*** Begin section ***

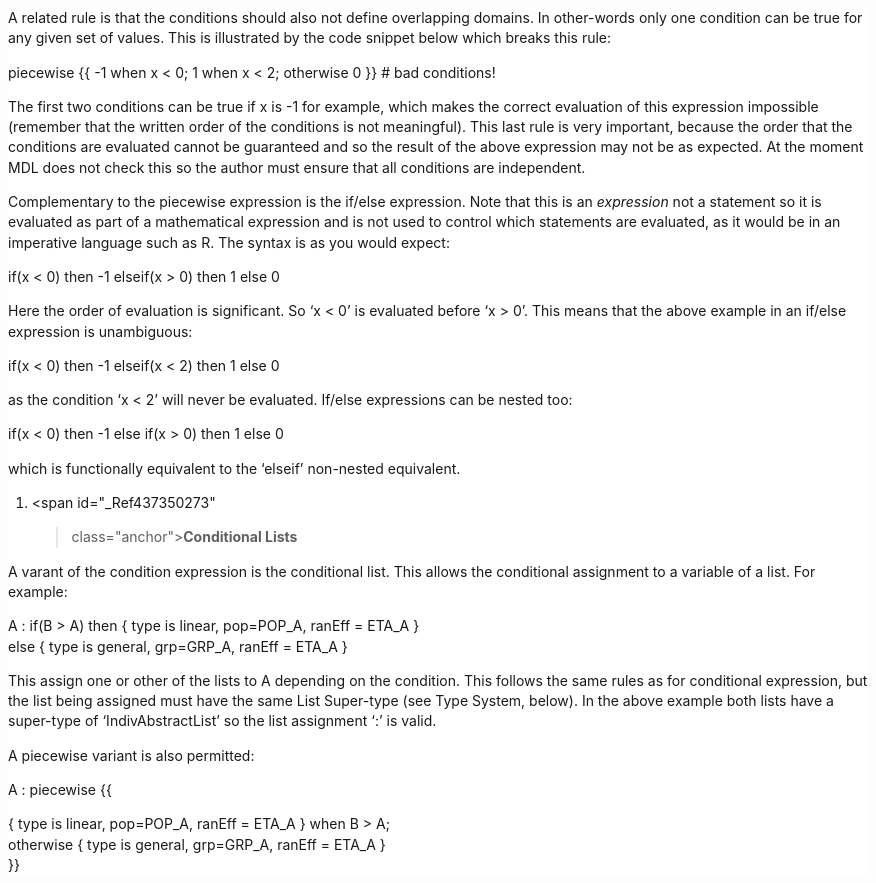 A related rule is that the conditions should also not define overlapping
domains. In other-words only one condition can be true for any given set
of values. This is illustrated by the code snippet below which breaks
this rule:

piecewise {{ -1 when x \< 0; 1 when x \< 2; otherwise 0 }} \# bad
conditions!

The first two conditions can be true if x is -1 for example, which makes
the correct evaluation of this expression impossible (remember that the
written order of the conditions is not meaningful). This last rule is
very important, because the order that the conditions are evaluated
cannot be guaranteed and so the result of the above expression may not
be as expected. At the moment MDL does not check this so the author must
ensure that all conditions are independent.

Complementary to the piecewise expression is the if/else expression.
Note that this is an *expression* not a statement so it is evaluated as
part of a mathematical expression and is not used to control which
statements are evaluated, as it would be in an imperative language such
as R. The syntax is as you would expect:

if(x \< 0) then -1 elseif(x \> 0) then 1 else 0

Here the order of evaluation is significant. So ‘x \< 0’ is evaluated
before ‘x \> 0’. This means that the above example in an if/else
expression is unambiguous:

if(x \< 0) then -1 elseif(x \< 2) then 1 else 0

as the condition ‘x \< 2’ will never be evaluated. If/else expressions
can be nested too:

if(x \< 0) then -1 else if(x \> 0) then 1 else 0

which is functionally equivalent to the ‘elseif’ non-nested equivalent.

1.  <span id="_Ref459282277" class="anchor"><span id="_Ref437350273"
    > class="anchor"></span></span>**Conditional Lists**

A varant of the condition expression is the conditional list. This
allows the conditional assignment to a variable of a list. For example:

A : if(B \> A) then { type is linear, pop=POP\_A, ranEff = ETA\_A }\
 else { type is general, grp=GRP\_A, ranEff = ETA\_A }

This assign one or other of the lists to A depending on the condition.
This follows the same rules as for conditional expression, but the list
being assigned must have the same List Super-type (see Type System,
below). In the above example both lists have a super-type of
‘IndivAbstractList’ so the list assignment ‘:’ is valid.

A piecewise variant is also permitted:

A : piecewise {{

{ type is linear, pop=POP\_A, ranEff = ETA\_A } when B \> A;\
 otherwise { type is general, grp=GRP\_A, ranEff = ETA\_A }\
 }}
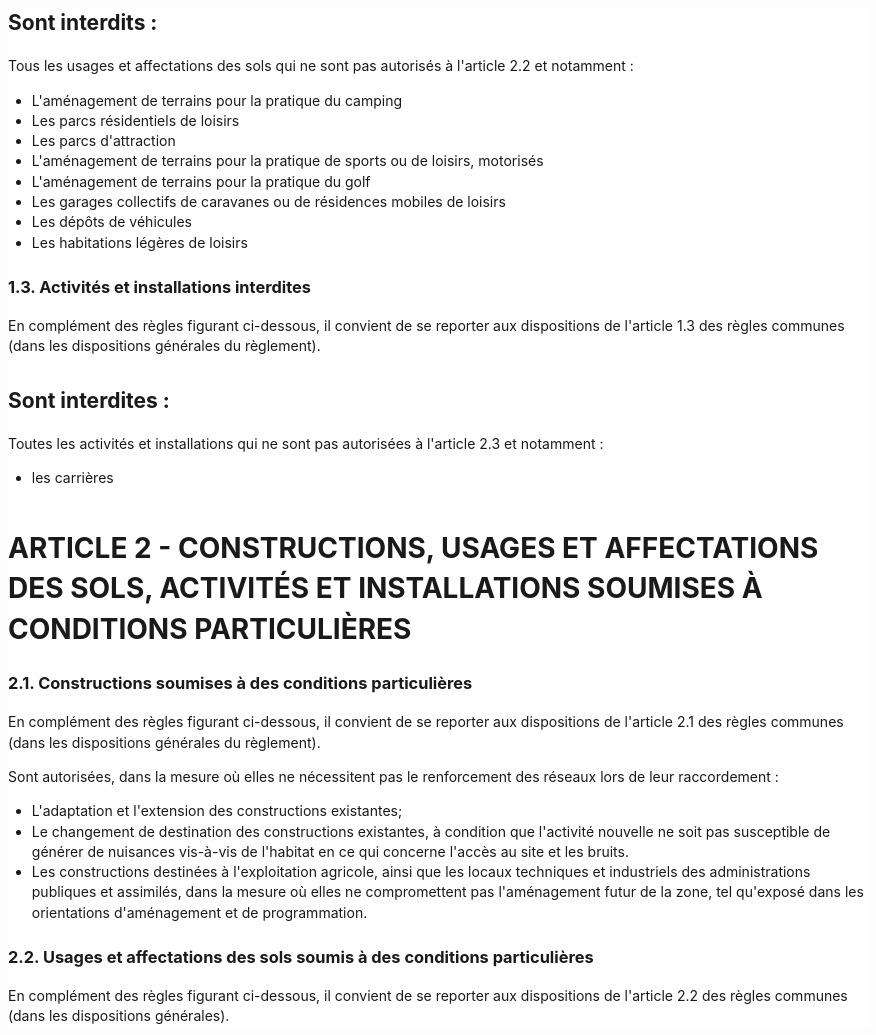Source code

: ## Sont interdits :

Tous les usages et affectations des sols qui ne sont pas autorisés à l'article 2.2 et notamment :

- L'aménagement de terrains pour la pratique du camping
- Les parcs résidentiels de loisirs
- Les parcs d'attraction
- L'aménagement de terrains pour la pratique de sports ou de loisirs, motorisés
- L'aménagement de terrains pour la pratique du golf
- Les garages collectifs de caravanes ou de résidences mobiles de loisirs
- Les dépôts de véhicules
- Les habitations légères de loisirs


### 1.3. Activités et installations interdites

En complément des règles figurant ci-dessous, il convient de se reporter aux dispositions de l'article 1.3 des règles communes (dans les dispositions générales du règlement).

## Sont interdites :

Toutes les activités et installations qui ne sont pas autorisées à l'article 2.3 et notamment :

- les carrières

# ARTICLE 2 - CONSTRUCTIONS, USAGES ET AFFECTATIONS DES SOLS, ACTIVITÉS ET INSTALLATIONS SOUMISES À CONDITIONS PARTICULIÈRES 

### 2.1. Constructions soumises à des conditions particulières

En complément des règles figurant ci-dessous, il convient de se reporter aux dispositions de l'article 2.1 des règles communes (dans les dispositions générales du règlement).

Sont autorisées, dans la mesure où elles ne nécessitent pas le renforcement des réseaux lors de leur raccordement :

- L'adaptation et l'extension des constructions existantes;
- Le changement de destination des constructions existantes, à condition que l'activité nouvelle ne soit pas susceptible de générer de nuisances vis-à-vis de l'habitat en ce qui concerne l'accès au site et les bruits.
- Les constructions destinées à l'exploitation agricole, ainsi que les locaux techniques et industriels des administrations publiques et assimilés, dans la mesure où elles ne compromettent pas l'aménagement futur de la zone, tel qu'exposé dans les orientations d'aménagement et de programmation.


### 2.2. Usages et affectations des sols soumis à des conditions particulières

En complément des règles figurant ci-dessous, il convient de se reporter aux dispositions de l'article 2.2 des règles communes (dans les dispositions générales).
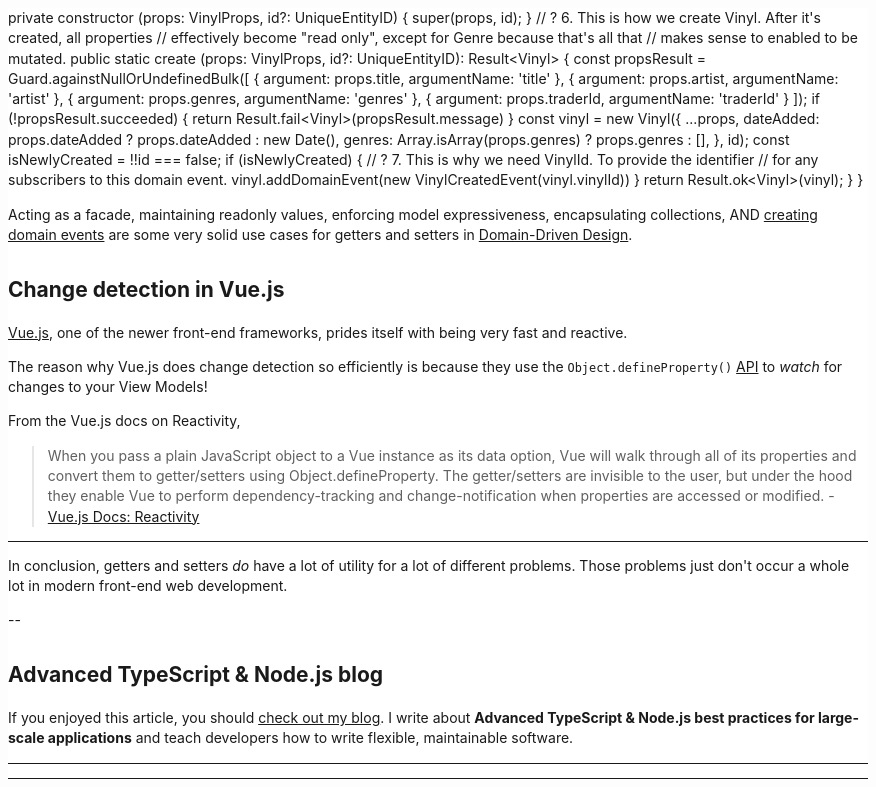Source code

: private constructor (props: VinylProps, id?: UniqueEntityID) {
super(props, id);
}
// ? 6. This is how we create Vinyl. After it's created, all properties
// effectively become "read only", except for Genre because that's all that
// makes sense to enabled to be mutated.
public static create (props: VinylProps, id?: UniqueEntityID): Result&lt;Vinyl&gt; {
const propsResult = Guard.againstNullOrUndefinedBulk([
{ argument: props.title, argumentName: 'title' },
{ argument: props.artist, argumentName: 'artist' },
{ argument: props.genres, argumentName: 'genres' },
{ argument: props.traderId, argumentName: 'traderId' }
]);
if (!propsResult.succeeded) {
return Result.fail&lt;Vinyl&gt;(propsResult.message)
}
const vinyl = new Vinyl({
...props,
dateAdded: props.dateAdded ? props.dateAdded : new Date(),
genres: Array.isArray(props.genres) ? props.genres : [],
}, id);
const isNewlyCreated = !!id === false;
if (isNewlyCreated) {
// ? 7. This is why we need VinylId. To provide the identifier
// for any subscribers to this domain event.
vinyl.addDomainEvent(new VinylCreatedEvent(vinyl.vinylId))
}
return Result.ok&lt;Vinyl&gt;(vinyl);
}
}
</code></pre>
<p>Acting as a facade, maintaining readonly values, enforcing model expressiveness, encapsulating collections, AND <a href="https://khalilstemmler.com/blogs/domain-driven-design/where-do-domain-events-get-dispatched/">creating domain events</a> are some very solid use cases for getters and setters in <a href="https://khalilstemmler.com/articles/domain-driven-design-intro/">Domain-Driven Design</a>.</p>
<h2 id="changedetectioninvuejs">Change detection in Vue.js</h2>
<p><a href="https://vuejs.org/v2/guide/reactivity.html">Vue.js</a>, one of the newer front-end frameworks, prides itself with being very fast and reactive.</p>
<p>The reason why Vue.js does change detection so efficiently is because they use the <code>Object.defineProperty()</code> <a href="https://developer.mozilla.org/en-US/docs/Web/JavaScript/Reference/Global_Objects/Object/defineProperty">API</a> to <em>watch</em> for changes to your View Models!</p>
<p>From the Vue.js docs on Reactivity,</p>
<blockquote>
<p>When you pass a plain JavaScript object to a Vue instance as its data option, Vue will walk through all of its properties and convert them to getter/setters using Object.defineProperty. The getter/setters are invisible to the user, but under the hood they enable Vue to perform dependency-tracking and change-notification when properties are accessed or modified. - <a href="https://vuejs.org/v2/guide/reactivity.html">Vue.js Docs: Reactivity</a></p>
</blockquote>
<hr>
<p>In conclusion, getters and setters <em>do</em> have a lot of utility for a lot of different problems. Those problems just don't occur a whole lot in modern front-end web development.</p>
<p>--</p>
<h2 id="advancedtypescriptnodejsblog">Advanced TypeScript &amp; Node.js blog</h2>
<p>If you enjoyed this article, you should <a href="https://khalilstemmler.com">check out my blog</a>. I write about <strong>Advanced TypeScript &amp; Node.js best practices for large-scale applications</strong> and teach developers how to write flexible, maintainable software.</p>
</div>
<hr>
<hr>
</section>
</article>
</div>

*** End section ***

*What the exercise asks*: Repeat the lines from the one containing "The first two" to the one containing "ensure that all conditions are independent.", including both of those lines.

*Reply*:
The first two conditions can be true if x is -1 for example, which makes
the correct evaluation of this expression impossible (remember that the
written order of the conditions is not meaningful). This last rule is
very important, because the order that the conditions are evaluated
cannot be guaranteed and so the result of the above expression may not
be as expected. At the moment MDL does not check this so the author must
ensure that all conditions are independent.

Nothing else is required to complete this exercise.